Вещи, которые они несли с собой (О’Брайен) - страница 18

Сколько-то времени я ехал без всякой цели, ближе к полудню стал подыскивать место, где можно было бы переждать день-другой. Я устал, меня тошнило от страха. Около полудня я завернул к гостиничке для любителей рыбной ловли под названием «Классная хижина». Там не было хижины, а были восемь маленьких домиков, тесно поставленных на мысу, северо-западным выступом вдававшемся в реку. Все выглядело запущенным и неухоженным. Провалившиеся мостки, старый садок для пескарей, навес из рваного рубероида для лодок вдоль берега. Дом в окружении сосен на холме опасно покосился на одну сторону, крыша накренилась в сторону Канады. На короткое мгновение у меня мелькнула мысль повернуть назад и бросить всю затею, но тут же исчезла. Я вышел из машины и подошел к веранде.

Перед человеком, который открыл мне дверь, я буду преклоняться всю жизнь, и если кому не нравится такая высокопарность, ничем не могу помочь: он спас меня. Он дал мне именно то, в чем я нуждался, не задал ни одного вопроса и вообще не сказал ни слова. Открыл дверь и впустил в дом. В критический момент он был со мной рядом, спокойный и молчаливый. При расставании, через шесть дней, я не нашел слов благодарности, и ни тогда, ни потом я не сумел отблагодарить его. Пусть мой рассказ зачтется как дань моей признательности к нему - через двадцать с лишним лет.

Прошло два десятилетия, и стоит мне зажмурить глаза, как передо мной встает заново веранда «Классной хижины». Старик глядит на меня в упор. Элрой Бердал, восьмидесяти одного года от роду, маленький, худой, почти лысый, одетый во фланелевую рубаху и темные рабочие штаны. В одной руке он держал зеленое яблоко, в другой фруктовый нож. Глаза отсвечивали серо-голубоватым цветом отполированной до блеска стальной бритвы и вызывали острое, почти болезненное ощущение, как будто тебя взрезали. Отчасти это, наверное, было мое чувство вины, но все-таки я уверен, что старик все понял с одного взгляда: мальчишка попал в беду. Когда я спросил, есть ли у него свободная комната, он прищелкнул языком, подвел к одному из домиков и сунул мне в руку ключ. Я помню, что улыбнулся ему, и помню, что это было лишнее. Старик покачал головой, как бы говоря, чтобы я не утруждал себя.

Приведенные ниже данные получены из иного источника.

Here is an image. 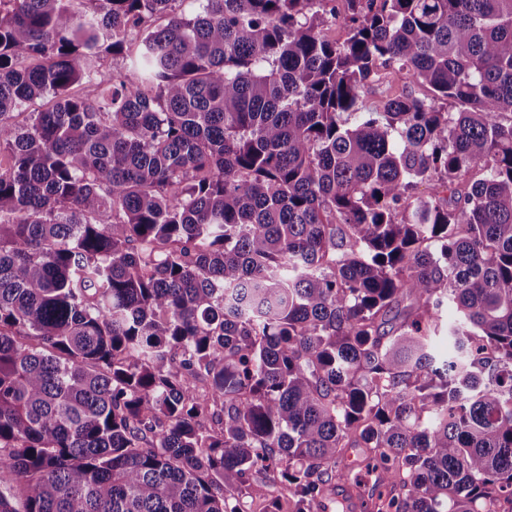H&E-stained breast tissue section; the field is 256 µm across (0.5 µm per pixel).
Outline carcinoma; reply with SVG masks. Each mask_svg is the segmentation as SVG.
Masks as SVG:
<instances>
[{"label":"carcinoma","instance_id":"1","mask_svg":"<svg viewBox=\"0 0 512 512\" xmlns=\"http://www.w3.org/2000/svg\"><path fill=\"white\" fill-rule=\"evenodd\" d=\"M179 2L0 0V512H318L355 444L377 512H491L512 0ZM274 481L272 473L255 481L253 489L240 497V509L242 512H259L268 505L271 497L268 496L269 485Z\"/></svg>","mask_w":512,"mask_h":512}]
</instances>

– Обед в полшестого, - сказал он. - Ты рыбу ешь?

– Я все ем, - ответил я.

– Еще бы, - проворчал он.

Мы провели с ним вдвоем шесть дней в «Классной хижине». Он да я и больше никого. Туристский сезон кончился, лодок на реке не было, безлюдная глушь, казалось, возвратилась к не нарушаемому ничем покою. Ели мы, как правило, вместе. Утром уходили надолго в лес, по вечерам играли в слова, заводили проигрыватель или читали, сидя перед камином. Я иногда чувствовал себя незваным гостем, но Элрой принял меня спокойно, без явной досады и без показного радушия. Пришел, так пришел. Так же точно он приютил бы бездомного кота, без охов, вздохов и разговоров. Скорее, наоборот: мне навсегда запомнилась его упрямая, чуть ли не демонстративная молчаливость. За все время, за все прожитые вместе часы он не задал ни одного самого простого и очевидного вопроса: что мне здесь надо, почему я приехал один, что меня постоянно гложет. Занимало его это или нет, но он ни разу не проронил ни слова и ни о чем не спросил.